Records to process section start

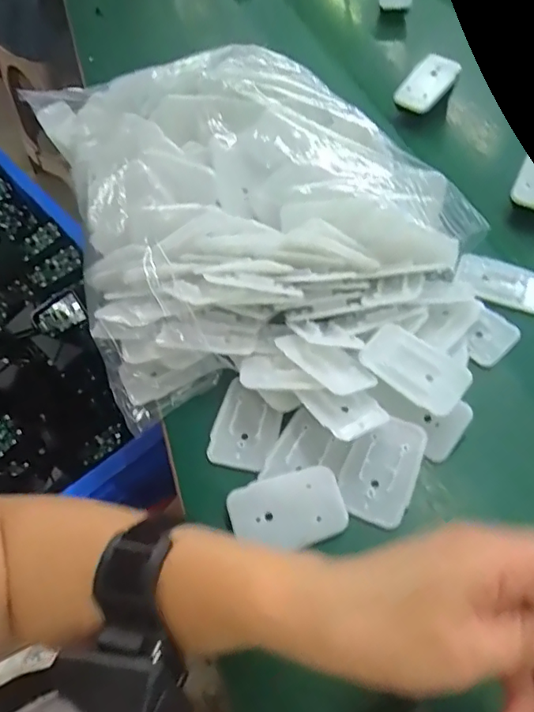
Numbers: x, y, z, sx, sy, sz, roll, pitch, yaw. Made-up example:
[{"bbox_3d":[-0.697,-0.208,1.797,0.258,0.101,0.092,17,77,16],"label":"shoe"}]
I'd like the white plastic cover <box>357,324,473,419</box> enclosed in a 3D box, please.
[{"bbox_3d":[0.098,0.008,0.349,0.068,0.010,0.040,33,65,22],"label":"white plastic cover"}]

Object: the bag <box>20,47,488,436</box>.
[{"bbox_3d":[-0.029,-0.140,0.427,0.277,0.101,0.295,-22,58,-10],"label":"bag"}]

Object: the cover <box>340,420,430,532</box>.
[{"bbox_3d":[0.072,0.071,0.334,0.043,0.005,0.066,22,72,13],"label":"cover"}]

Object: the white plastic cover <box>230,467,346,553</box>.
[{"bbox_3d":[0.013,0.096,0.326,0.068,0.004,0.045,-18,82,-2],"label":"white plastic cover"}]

Records to process section end
Records to process section start

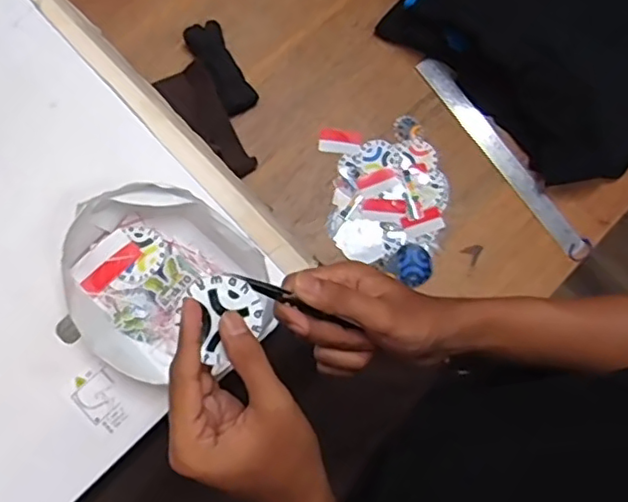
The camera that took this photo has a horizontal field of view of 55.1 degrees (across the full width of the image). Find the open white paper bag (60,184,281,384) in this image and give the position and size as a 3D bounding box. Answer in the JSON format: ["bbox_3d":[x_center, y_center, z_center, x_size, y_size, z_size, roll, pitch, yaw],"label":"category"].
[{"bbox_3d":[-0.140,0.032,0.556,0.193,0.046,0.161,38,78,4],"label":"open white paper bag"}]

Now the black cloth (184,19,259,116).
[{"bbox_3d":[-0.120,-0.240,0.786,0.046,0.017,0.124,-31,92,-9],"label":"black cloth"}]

Records to process section end
Records to process section start

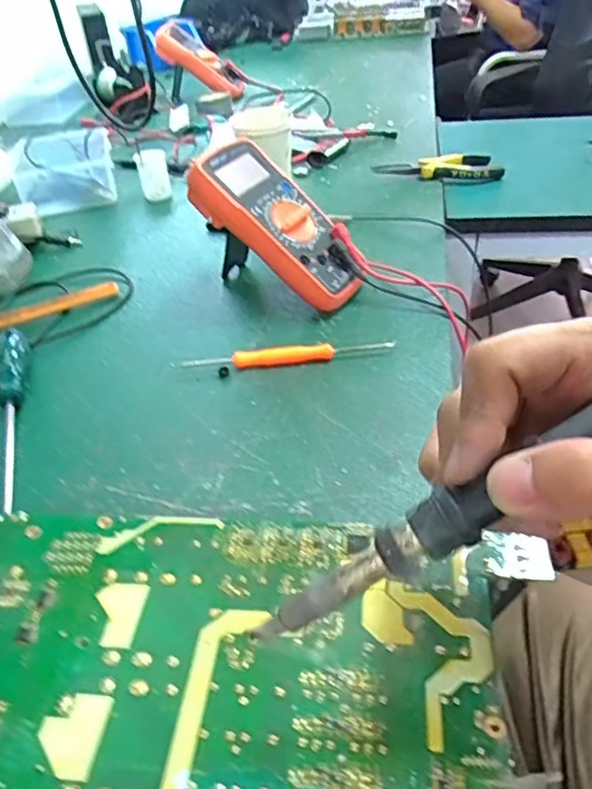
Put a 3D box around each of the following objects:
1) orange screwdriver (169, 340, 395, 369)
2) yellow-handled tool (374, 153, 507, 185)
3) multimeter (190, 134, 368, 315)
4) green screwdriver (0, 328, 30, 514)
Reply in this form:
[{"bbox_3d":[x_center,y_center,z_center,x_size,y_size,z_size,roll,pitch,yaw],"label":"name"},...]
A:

Records to process section end

* **Exercise directions**:
The answer must be every line of the data that holds the word "screwdriver".

* **Problem solution**:
1) orange screwdriver (169, 340, 395, 369)
4) green screwdriver (0, 328, 30, 514)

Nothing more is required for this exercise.